Ha iniziato, quasi da pioniera, a utilizzare la pellicola da 35mm a colori per i suoi famosi ritratti a personaggi come Jean Cocteau, Colette, Simone de Beauvoir, Marcel Duchamp, T.S. Eliot, André Gide, James Joyce e Virginia Woolf.
A renderla famosa era stato però il suo reportage Northern England, pubblicato sulla rivista LIFE, che mostrava la povertà nell’Inghilterra negli anni successivi alla Grande Depressione. Il servizio, realizzato a colori, era cosa inedita per un magazine dell’epoca.
Costretta di nuovo a fuggire, allo scoppio della Seconda guerra mondiale, dopo l’arresto di suo marito per motivi politici, si è trasferita a Buenos Aires.
Tornata a Parigi nel 1947 si era unita alla famosa agenzia Magnum, che ha poi lasciato a causa delle sue opinioni politiche.
Durante una lunga permanenza in America Latina,  è scaturito un famoso reportage su Juan e Evita Peron, pubblicato su Life nel 1950 e vissuto in Messico, dove è diventata amica di Frida Kahlo e Diego Rivera.
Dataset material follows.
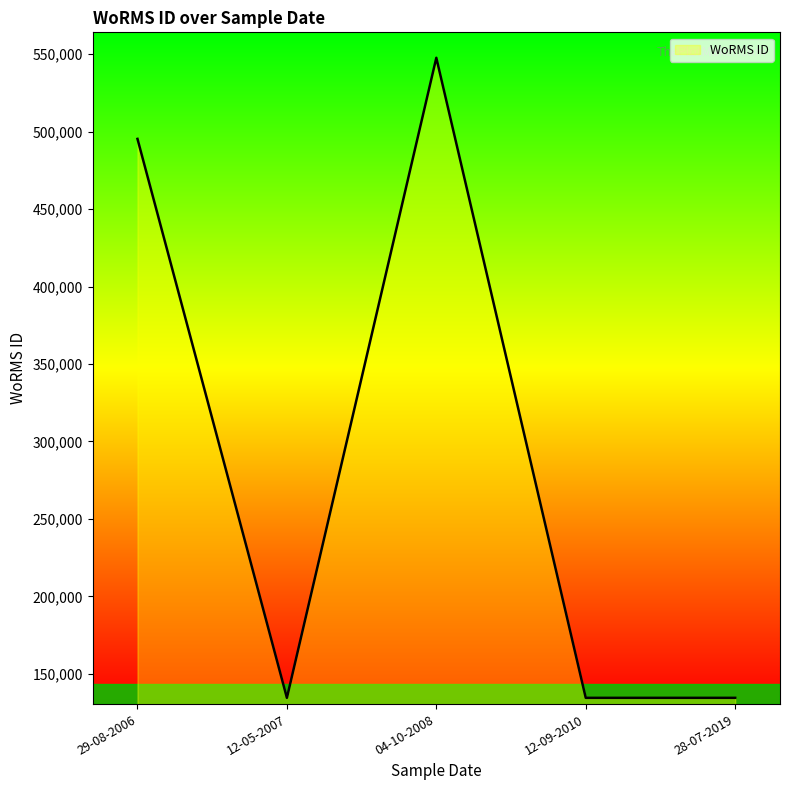

At which label is the value closest to 341110?

29-08-2006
Donna di grande sobrietà e modestia, nonostante la sua fama e successo, spirito indipendente, sempre coerente con le sue idee, Gisèle Freund è stata una fotografa coraggiosa e anticonformista che si è mossa con destrezza tra ritratti e reportage.Ha analizzato la società in ogni aspetto, col suo sguardo, attento e profondo, ci ha lasciato immagini che hanno fatto la storia.Il suo lavoro si può sintetizzare in una sua bellissima frase:Se non ti piacciono gli esseri umani, sicuramente non puoi realizzare dei buoni fotoritratti.
Nel 1968 il Musée d’Art Moderne di Parigi le ha dedicato una mostra antologica.
È stata insignita delle nomine di Officier of Arts et Lettres nel 1982 e Chevalier de la Légion d’Honneur nel 1983.
Un’ampia retrospettiva della sua opera è stata allestita al Centre Pompidou, nel 1991.
Tra i numerosi libri pubblicati si ricordano James Joyce in Paris: His Final years (1965) e Photographie et société (1974).
È morta il 31 marzo del 2000 a Parigi.